Monsanto’s board is reviewing the proposal, which is subject to regulatory approvals and other conditions. There is no guarantee that any transaction will take place, the group said in a statement according to Reuters.
Reuters also report that Bayer say the merger would create "a leading integrated agriculture business," a reference to Bayer's push to combine the development and sale of seeds and crop protection chemicals.
The major agrochemical firms are aiming to genetically engineer more robust plants and custom-build chemicals to go with them, selling them together to farmers who are currently struggling with low commodity prices.
Recently Monsanto has been involved in a number of controversies across the world. Herbicides to their weed killer product Roundup was recently labeled a likely carcinogen by the World Health Organisation (WHO).
Meanwhile, Mexican Indigenous farmers have been involved in legal battles with Monsanto, claiming that Monsanto's genetically modified seeds increase the need for and use of pesticides, where traditional farming methods and seeds are better for smaller farmers to boost their harvest and protect biodiversity.

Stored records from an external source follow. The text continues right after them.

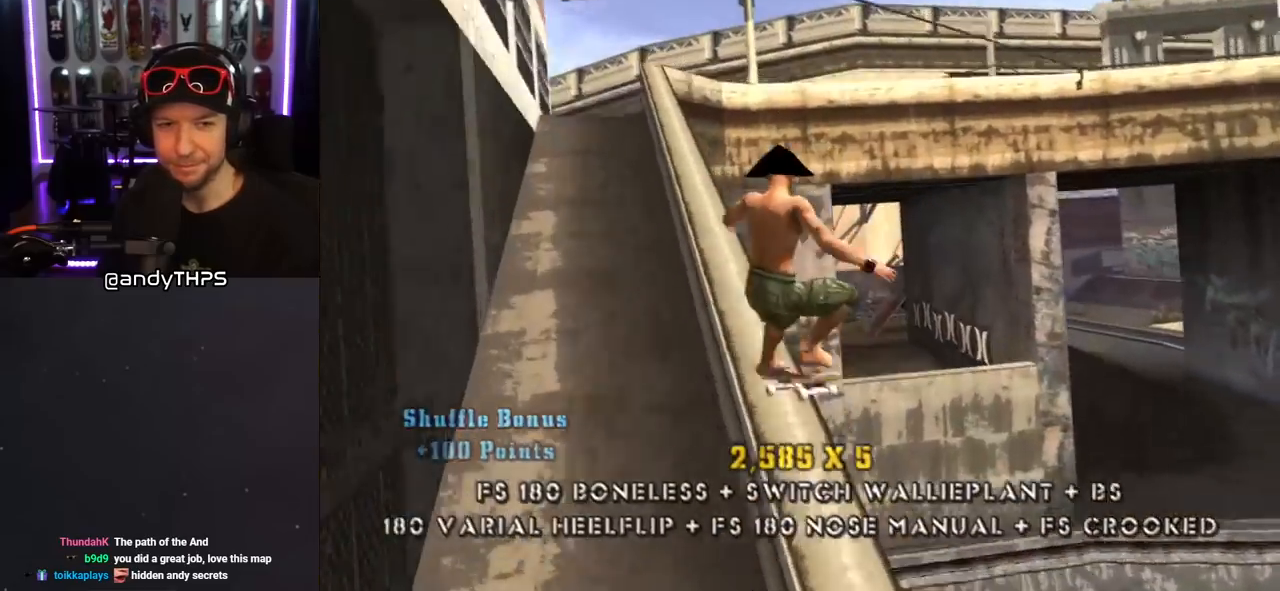
{"dt_ms": 500, "buttons": ["TRIANGLE", "L1", "DPAD_UP", "DPAD_LEFT"], "left_stick": "center", "right_stick": "center", "events": [[83, "CROSS", "up"], [167, "CROSS", "down"], [167, "DPAD_LEFT", "up"], [167, "DPAD_RIGHT", "down"], [233, "CROSS", "up"], [333, "CROSS", "down"], [350, "DPAD_RIGHT", "up"], [367, "DPAD_LEFT", "down"], [400, "CROSS", "up"]]}
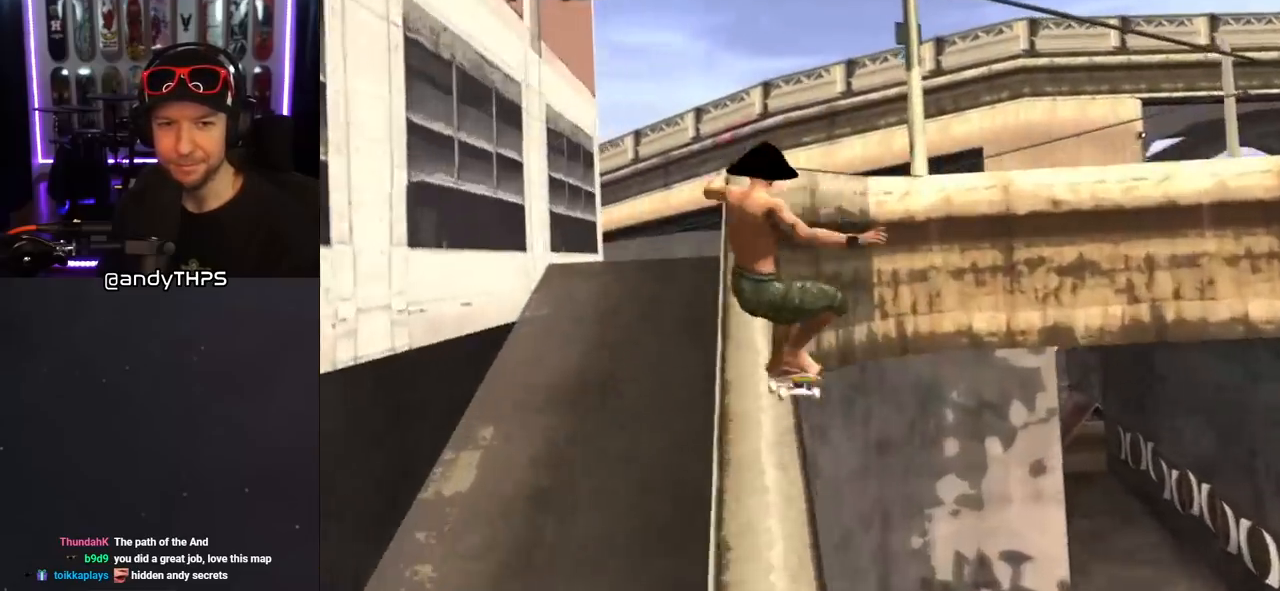
{"dt_ms": 500, "buttons": ["CROSS", "L1"], "left_stick": "center", "right_stick": "center", "events": [[17, "CROSS", "down"], [33, "DPAD_LEFT", "up"], [33, "DPAD_RIGHT", "down"], [100, "CROSS", "up"], [200, "CROSS", "down"], [283, "TRIANGLE", "up"], [333, "DPAD_RIGHT", "up"], [383, "DPAD_UP", "up"]]}
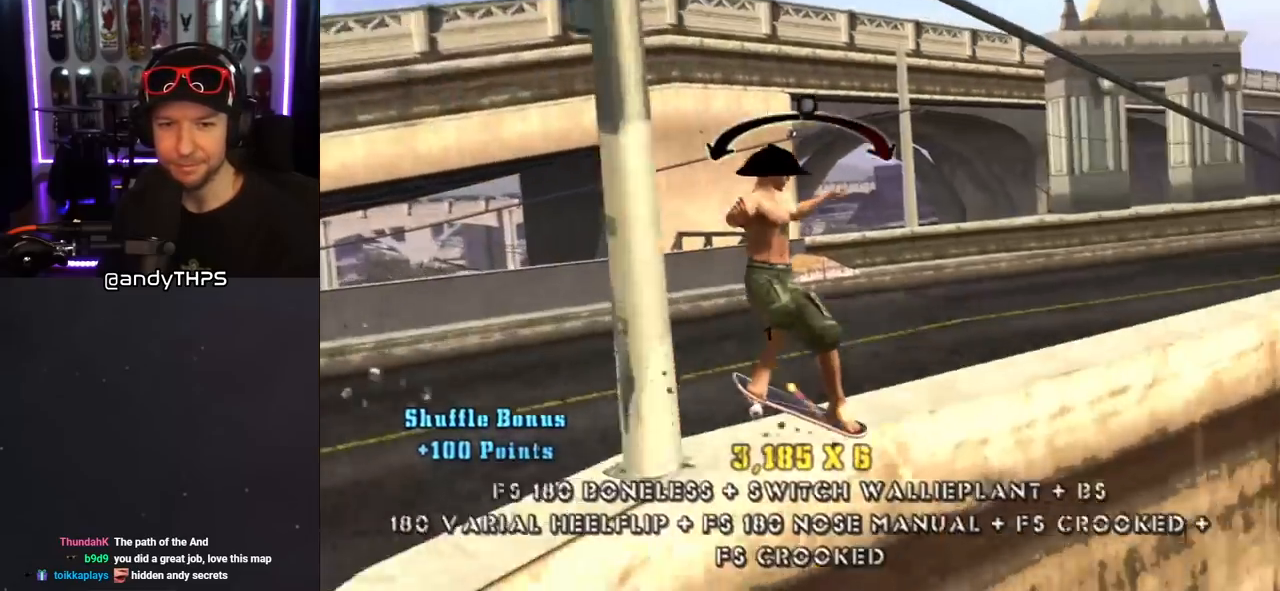
{"dt_ms": 500, "buttons": ["TRIANGLE", "L1", "DPAD_UP", "DPAD_RIGHT"], "left_stick": "center", "right_stick": "center", "events": [[50, "DPAD_LEFT", "down"], [50, "DPAD_UP", "down"], [183, "CROSS", "up"], [183, "TRIANGLE", "down"], [367, "CROSS", "down"], [367, "DPAD_LEFT", "up"], [383, "DPAD_RIGHT", "down"], [400, "TRIANGLE", "up"], [450, "TRIANGLE", "down"], [483, "CROSS", "up"]]}
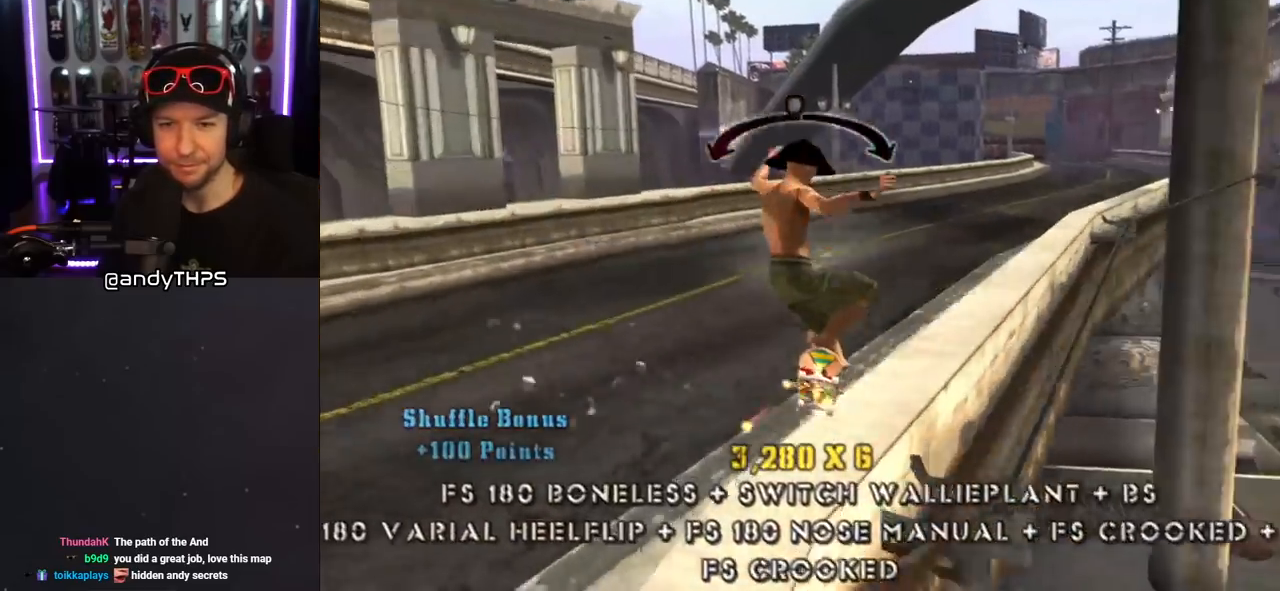
{"dt_ms": 500, "buttons": ["CROSS", "L1", "DPAD_UP", "DPAD_RIGHT"], "left_stick": "center", "right_stick": "center", "events": [[150, "CROSS", "down"], [183, "TRIANGLE", "up"], [233, "TRIANGLE", "down"], [250, "CROSS", "up"], [467, "CROSS", "down"], [483, "TRIANGLE", "up"]]}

In April, Burkina Faso, Africa’s top cotton producer, decided to ban genetically-modified cotton produced by Monsanto on quality grounds
Monsanto is also involved in a royalty fight over cotton seed pricing in India and a similar battle over soybean royalties in Argentina, among other controversies.
U.S. regulators said in February that Monsanto would have to pay US$80 million in a settlement over accounting violations.